Spat over alleged Qatar World Cup trafficking clogs Fulton sewage contract

The contract to operate sewage treatment plants serving hundreds of thousands of residents in North Fulton County was already a clogged mess.
It is one of the most expensive agreements in Georgia’s most populous county, under renewed scrutiny since the biggest plant released catastrophic levels of E. coli into the Chattahoochee River three years ago.
Fulton County first delayed awarding the new five-year, $150 million contract in June amid a dump of complaints about alleged ethical and legal violations — and the environmental records of the bidders.
But since December, the contract has been delayed for a surprising new reason: a dispute over whether one of the bidders should have disclosed a lawsuit alleging its parent company managed FIFA World Cup construction projects in Qatar using trafficked and forced labor.
The bidder, JC Water Partners, was disqualified for omitting the lawsuit from its submission, according to documents obtained by The Atlanta Journal-Constitution under the Georgia Open Records Act. JC Water Partners protested its disqualification, but the county upheld the decision in January, records show.
The company has the right to formally appeal the decision, according to the county’s purchasing code. Spokespeople for Fulton County and Jacobs Solutions, the parent company, did not respond to questions about whether an appeal was in progress.
An evaluation committee recommended awarding the contract in December to Inframark-Slater, but Fulton County chief purchasing agent Felicia Strong-Whitaker pulled the decision from the County Commission’s agenda after receiving the protest.
Commissioners instead voted to extend the contract with the current operator, Veolia Water, through March 31 for more than $5.6 million. Some commissioners expressed weariness and frustration at having to delay the award yet again.

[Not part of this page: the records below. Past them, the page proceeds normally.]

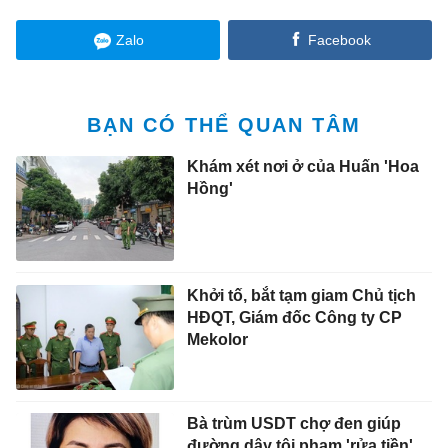
Zalo
Facebook
BẠN CÓ THỂ QUAN TÂM
Khám xét nơi ở của Huấn 'Hoa
Hồng'
Khởi tố, bắt tạm giam Chủ tịch
HĐQT, Giám đốc Công ty CP
Mekolor
Bà trùm USDT chợ đen giúp
đường dây tội phạm 'rửa tiền'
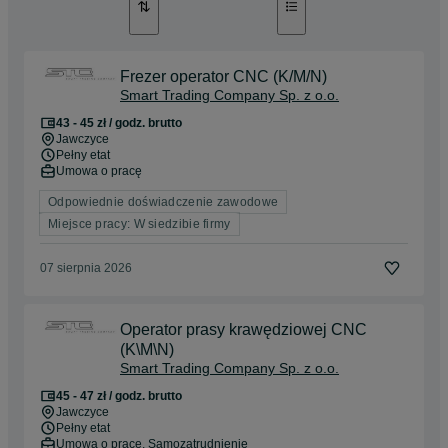
Frezer operator CNC (K/M/N)
Smart Trading Company Sp. z o.o.
43 - 45 zł / godz. brutto
Jawczyce
Pełny etat
Umowa o pracę
Odpowiednie doświadczenie zawodowe
Miejsce pracy: W siedzibie firmy
07 sierpnia 2026
Operator prasy krawędziowej CNC
(K\M\N)
Smart Trading Company Sp. z o.o.
45 - 47 zł / godz. brutto
Jawczyce
Pełny etat
Umowa o pracę, Samozatrudnienie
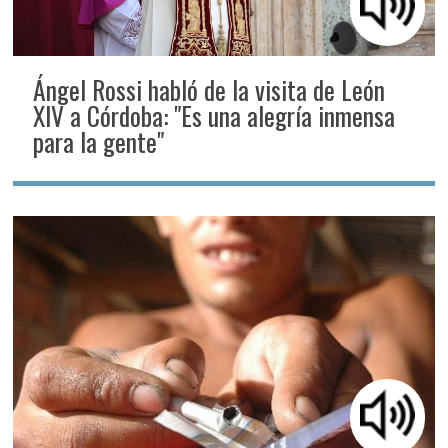
Ángel Rossi habló de la visita de León
XIV a Córdoba: "Es una alegría inmensa
para la gente"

“I don’t have a dog in the fight, other than the taxpaying citizens of Fulton County,” said Vice Chair Khadijah Abdur-Rahman, who represents a western and southern district not served by the contract. “The longer and longer we string this out, they’re the ones that are going to suffer.”
Jacobs Solutions, Jacobs Engineering Group and CH2M Hill were sued in October 2023 by 38 anonymous Filipino construction workers who said they were trafficked and then forced to work on stadiums for the 2022 World Cup in Qatar. The suit was filed in a Colorado federal court. CH2M Hill was headquartered in Colorado until Jacobs acquired it in 2017.
The companies are trying to have the lawsuit dismissed, saying they were consultants to the Qatari government and had no relationship with, or control over, the people and companies that hired the workers, according to court records.
The companies also argued the Trafficking Victims Protection Reauthorization Act applies on foreign soil in criminal, not civil, cases.
JC Water Partners is a joint venture between Operations Management International — a Jacobs Solutions subsidiary — and Atlanta-based Corporate Environmental Risk Management. A Jacobs vice president submitted JC Water Partners’ bid, records show.
In JC Water Partners’ protest letter, parts of which the county redacted, the company argued the bid’s disclosure requirements did not include private civil lawsuits and “the Qatar lawsuit concerns different corporate entities with no management or personnel overlap to JC Water Partners, OMI, or this Proposal.”
Even if the company erred, it should be allowed to resubmit the bid in lieu of disqualification, the letter said.

In a written response, Strong-Whitaker rejected those arguments.
“The County’s policy is to review the history of litigation of each Proposer to determine whether a firm’s past business practices and overall reputation is one that would be acceptable to perform work for Fulton County,” she said in the letter. “The County has determined as a factual matter that these very serious allegations should not be (viewed) as technicalities and declines to treat them as such.”
Fulton County issued a solicitation a year ago for a contractor to operate the Big Creek, Johns Creek and Little River sewage treatment plants, along with 28 associated pump stations. An evaluation committee recommended Inframark-Slater last spring. But Veolia, the current operator, protested.
While evaluating that protest, county officials concluded the solicitation did not comply with a state law that specifies how governments contracting water or sewer system operations must evaluate bidders’ environmental records. Fulton County then scrapped the bidding process and started over with a new solicitation, extending the contract with Veolia in the meantime.